Toch nog tien dagvlinders in november
De VlinderstichtingBericht uitgegeven door De Vlinderstichting [land] op [publicatiedatum]
In de winter zijn dagvlinders als ei, rups of pop aanwezig en een paar soorten brengen als vlinder de winter door. Toch zijn er in november nog zeker tien soorten aan te treffen als het een beetje zonnig weer is.
Totdat er echt forse (nacht)vorst is geweest blijven nog een flink aantal dagvlinders actief, tenminste als het zonnig en niet te koud is. Op koude dagen zitten ze doodstil en wachten op betere tijden. Zelfs lichte nachtvorst kunnen de meeste vlinders nog wel verdragen. Doordat ze nauwelijks bewegen slijten de vlinders ook nauwelijks en dat betekent dat ze langer leven dan in de zomer als ze dag in dag uit vliegen en slijten.
Logischerwijs zijn de vier soorten die als vlinder de winter doorbrengen nu nog te zien. Dagpauwoog, kleine vos, gehakkelde aurelia en citroenvlinder kruipen weg en gaan in winterslaap, maar alleen als de echte koude intreedt. De atalanta is de laatste tien jaar ook steeds vaker als vlinder in Nederland aanwezig, maar winterslaap heeft deze soort niet en strenge vorst kunnen ze niet overleven.
De vijf andere vlindersoorten die zich nu af en toe nog laten zien zijn rups- of popoverwinteraars. Dat betekent dat ze eigenlijk nog eitjes moeten afzetten en de nakomelingen moeten zich nog ontwikkelen zodat ze de winter kunnen overleven. Dat kan best nog een probleem opleveren als de winterkou snel zijn intrede doet. Gelukkig zijn de meeste individuen al heerlijk in winterrust en zijn het echt een paar laatste individuen die nu nog als vlinder aanwezig zijn.

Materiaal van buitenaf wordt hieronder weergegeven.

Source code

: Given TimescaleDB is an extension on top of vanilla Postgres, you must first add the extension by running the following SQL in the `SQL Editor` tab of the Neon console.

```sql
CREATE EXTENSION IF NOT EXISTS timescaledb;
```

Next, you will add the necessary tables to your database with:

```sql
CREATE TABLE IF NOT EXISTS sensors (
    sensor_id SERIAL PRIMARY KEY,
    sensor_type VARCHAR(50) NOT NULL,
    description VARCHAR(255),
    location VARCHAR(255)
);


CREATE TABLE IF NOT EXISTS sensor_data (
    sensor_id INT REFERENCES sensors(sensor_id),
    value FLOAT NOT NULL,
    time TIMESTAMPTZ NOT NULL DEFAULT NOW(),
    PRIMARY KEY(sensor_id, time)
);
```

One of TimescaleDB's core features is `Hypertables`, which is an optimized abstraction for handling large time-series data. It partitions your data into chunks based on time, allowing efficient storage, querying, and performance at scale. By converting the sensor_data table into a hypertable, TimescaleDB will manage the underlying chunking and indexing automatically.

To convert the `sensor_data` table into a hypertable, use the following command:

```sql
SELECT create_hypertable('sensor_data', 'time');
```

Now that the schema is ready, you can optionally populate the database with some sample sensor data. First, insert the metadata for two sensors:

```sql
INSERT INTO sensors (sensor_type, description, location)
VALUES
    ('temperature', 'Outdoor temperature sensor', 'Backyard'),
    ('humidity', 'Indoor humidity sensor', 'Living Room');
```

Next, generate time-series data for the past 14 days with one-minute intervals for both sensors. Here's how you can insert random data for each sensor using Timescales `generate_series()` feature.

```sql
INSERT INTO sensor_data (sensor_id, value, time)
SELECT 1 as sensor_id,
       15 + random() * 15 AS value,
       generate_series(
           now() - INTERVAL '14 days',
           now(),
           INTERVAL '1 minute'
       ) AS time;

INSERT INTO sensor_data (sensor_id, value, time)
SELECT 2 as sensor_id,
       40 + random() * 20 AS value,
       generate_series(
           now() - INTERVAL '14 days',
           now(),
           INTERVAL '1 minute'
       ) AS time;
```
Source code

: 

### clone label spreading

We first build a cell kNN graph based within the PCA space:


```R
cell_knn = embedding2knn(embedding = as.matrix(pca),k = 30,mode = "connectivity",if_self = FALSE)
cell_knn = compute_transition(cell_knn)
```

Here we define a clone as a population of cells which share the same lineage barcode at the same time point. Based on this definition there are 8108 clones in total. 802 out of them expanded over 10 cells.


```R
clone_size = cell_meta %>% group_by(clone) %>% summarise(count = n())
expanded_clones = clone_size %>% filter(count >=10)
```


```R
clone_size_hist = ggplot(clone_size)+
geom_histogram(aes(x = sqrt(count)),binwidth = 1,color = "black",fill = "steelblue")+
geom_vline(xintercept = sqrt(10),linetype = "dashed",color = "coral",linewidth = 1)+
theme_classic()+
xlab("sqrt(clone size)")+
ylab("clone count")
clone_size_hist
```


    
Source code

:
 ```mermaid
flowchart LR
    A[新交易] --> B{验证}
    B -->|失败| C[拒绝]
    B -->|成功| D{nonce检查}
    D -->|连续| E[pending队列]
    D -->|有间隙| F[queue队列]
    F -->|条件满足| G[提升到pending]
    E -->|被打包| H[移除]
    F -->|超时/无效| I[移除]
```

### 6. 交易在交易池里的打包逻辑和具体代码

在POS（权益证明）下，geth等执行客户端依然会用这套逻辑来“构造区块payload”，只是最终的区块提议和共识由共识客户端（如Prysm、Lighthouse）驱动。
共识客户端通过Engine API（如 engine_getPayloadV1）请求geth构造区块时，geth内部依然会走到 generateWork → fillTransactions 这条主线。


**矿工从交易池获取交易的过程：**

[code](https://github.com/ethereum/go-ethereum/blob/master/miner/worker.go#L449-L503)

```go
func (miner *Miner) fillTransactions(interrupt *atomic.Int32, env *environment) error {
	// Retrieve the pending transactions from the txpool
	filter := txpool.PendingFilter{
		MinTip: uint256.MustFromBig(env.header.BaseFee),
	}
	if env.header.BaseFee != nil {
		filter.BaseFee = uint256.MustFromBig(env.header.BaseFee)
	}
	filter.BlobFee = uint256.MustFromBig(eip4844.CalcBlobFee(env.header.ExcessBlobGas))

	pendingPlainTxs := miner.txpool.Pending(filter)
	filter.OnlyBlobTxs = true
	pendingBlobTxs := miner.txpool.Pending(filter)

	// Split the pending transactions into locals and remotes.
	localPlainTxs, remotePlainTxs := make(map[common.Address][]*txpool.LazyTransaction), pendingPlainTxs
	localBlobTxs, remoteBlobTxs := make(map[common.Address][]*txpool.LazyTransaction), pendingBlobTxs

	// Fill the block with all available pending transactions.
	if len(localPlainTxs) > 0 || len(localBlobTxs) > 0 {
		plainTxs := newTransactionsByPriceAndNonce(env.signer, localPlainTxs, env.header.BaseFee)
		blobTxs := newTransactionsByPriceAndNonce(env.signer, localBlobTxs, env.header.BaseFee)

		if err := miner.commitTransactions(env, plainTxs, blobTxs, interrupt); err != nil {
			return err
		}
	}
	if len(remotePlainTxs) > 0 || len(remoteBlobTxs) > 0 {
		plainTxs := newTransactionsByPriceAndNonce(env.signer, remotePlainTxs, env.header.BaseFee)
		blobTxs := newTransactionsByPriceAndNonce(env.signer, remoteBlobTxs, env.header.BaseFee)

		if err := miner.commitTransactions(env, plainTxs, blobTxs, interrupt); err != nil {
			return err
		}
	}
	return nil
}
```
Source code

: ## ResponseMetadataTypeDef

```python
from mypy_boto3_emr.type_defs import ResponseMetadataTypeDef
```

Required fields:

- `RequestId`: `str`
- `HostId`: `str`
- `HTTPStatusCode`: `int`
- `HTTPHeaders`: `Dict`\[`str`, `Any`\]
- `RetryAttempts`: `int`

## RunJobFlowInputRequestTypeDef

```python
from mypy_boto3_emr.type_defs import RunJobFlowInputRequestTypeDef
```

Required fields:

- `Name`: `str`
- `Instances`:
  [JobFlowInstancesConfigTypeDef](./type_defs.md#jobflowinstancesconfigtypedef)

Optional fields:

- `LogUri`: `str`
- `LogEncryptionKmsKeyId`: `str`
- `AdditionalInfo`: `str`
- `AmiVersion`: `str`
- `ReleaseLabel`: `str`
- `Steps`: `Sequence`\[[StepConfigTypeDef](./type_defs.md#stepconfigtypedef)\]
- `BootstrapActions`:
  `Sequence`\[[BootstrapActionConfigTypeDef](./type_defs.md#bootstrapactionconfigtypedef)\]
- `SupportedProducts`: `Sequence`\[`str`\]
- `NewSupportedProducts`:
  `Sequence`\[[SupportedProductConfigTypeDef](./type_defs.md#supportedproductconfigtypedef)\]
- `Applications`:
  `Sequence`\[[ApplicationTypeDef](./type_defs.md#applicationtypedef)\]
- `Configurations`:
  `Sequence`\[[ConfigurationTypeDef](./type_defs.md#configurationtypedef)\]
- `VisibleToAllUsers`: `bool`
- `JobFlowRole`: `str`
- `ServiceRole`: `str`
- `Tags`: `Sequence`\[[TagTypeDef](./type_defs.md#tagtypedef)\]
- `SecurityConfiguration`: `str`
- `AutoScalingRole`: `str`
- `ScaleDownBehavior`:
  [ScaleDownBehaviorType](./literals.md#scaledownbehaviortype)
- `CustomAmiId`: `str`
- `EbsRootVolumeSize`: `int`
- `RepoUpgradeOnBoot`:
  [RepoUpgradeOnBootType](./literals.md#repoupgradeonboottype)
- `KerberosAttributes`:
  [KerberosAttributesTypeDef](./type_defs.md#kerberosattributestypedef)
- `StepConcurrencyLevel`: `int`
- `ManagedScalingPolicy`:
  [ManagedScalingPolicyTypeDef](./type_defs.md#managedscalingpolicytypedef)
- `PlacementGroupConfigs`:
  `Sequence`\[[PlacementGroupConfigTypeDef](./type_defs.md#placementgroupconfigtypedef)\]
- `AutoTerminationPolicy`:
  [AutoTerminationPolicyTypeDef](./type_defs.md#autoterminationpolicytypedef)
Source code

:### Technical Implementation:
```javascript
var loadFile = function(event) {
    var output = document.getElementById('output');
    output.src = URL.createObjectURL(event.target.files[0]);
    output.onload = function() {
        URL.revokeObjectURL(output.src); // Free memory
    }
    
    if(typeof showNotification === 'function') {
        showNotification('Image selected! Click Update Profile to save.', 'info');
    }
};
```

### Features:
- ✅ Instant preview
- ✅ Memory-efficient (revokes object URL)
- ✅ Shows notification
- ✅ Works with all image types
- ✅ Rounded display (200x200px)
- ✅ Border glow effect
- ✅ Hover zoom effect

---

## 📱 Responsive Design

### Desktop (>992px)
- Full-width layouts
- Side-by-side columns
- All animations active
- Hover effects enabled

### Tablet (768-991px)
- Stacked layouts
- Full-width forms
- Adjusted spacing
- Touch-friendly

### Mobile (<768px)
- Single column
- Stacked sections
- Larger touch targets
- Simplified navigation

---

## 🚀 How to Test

Het bont zandoogje kun je nog in het hele land tegenkomen, want deze vlinder is enorm toegenomen en is nu vrijwel overal een heel gewone soort geworden. Dat geldt al langer voor kleine koolwitje en klein geaderd witje die ook nog steeds worden gemeld. De kleine vuurvlinder kun je nog vinden op wat schralere, bloemrijke plekken. Een vreemde eend in de bijt is de kleine parelmoervlinder. Deze vlinder is vooral aanwezig in de duinen, maar de laatste decennia zien we hem ook in het binnenland weer verschijnen. De meeste kans om hem te zien hebt u in Brabant en Limburg.